Social Network Portability

Social_network Social networking applications are proliferating.  In addition to the major players like Facebook, MySpace and LinkedIn, there are numerous apps with social network components such as Twitter, Bebo, Plaxo, Spock, Digg, Pownce, Flickr, Zooomr and more. 

The barrier to adoption for many of these is the effort required to get your data into a new social network.  Today, my LinkedIn network is larger than my Facebook network.  That's due in part to the fact that many of my "real" network contacts have yet to adopt Facebook, but it's also because I haven't done a good enough job of inviting all of my LinkedIn contacts to connect in Facebook.

Over time, I expect users will participate in multiple social networking applications, each providing different functionality.  But the thought of maintaining friend lists on numerous sites is at best, daunting.  Instead, users will want to maintain one list of contacts, then assign those relationships to the appropriate networks.

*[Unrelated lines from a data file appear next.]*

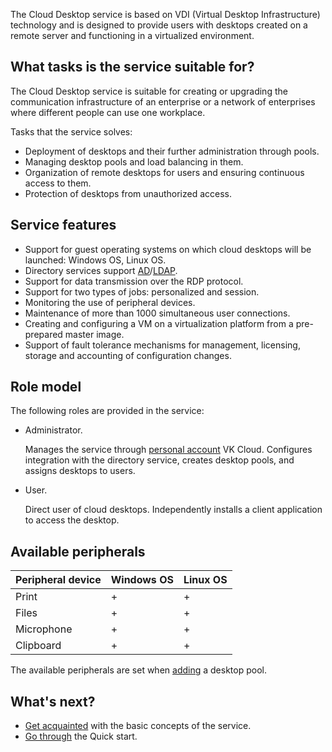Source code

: The Cloud Desktop service is based on VDI (Virtual Desktop Infrastructure) technology and is designed to provide users with desktops created on a remote server and functioning in a virtualized environment.

## What tasks is the service suitable for?

The Cloud Desktop service is suitable for creating or upgrading the communication infrastructure of an enterprise or a network of enterprises where different people can use one workplace.

Tasks that the service solves:

- Deployment of desktops and their further administration through pools.
- Managing desktop pools and load balancing in them.
- Organization of remote desktops for users and ensuring continuous access to them.
- Protection of desktops from unauthorized access.

## Service features

- Support for guest operating systems on which cloud desktops will be launched: Windows OS, Linux OS.
- Directory services support [AD](https://learn.microsoft.com/windows-server/identity/ad-ds/get-started/virtual-dc/active-directory-domain-services-overview)/[LDAP](https://docs.altlinux.org/archive/2.4/html-single/master/alt-docs-master/ch06s11.html).
- Support for data transmission over the RDP protocol.
- Support for two types of jobs: personalized and session.
- Monitoring the use of peripheral devices.
- Maintenance of more than 1000 simultaneous user connections.
- Creating and configuring a VM on a virtualization platform from a pre-prepared master image.
- Support of fault tolerance mechanisms for management, licensing, storage and accounting of configuration changes.

## Role model

The following roles are provided in the service:

- Administrator.

  Manages the service through [personal account](https://msk.cloud.vk.com/app/en) VK Cloud. Configures integration with the directory service, creates desktop pools, and assigns desktops to users.

- User.

  Direct user of cloud desktops. Independently installs a client application to access the desktop.

## Available peripherals

| Peripheral device | Windows OS | Linux OS |
| --- | --- | --- |
| Print | + | + |
| Files | + | + |
| Microphone | + | + |
| Clipboard | + | + |

The available peripherals are set when [adding](../../instructions/desktops-pool/add/) a desktop pool.

## What's next?

- [Get acquainted](../vdi-reference/) with the basic concepts of the service.
- [Go through](../../quick-start/) the Quick start.
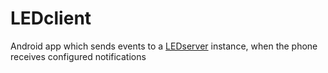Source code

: LEDclient
=========

Android app which sends events to a [LEDserver](https://github.com/j4velin/led_server) instance, when the phone receives configured notifications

Brad Fitzgerald (founder of LiveJournal) and David Recordon have just posted a detailed plan and proposal to address this in their post, Thoughts on the Social Graph.  They propose an open source application to build and maintain your "social graph", which may then be accessible within various social networking applications.  This would allow application developers to focus their energy on their applications and not worry about which platforms to support.

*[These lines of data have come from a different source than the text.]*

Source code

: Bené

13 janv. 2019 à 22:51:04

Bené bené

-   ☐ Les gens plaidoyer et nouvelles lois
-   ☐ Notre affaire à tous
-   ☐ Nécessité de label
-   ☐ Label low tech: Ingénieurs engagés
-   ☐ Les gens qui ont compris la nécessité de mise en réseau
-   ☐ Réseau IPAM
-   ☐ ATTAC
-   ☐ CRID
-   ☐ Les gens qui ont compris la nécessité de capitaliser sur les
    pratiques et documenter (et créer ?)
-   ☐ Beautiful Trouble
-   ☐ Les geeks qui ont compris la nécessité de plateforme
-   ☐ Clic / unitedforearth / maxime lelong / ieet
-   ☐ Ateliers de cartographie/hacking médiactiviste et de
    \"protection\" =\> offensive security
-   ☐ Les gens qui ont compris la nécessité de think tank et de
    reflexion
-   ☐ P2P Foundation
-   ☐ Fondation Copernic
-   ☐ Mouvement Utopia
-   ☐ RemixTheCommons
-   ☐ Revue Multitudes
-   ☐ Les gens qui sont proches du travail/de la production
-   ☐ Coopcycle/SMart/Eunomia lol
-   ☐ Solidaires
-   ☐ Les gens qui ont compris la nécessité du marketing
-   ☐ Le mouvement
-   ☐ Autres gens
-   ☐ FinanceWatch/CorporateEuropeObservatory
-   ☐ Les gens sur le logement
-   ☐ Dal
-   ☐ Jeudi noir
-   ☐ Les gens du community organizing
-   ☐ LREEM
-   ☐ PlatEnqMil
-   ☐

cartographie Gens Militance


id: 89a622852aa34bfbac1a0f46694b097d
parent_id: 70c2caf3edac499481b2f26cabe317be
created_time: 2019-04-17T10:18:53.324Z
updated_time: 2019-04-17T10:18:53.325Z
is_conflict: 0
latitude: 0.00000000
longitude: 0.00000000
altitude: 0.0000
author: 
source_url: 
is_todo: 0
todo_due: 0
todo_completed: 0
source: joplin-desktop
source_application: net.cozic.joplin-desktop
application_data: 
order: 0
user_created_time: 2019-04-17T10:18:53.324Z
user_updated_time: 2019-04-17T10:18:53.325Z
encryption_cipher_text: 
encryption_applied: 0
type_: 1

The proposed plan has three primary goals:

  1. Make the social graph a community asset (i.e. no company is the social graph owner)
  2. API's should be developed to ease application development
  3. End-users who join a new service can tap into their social graph and decide whether to include their existing relationships in the new application

Brad and David have already done much of the prototyping.  The hard part will be gaining the support of the existing social network providers, who are likely to want to wall in the social graphs their users have created on their platforms.  However, as others have pointed out recently, creation of a new walled garden will not be what wins the social networking race.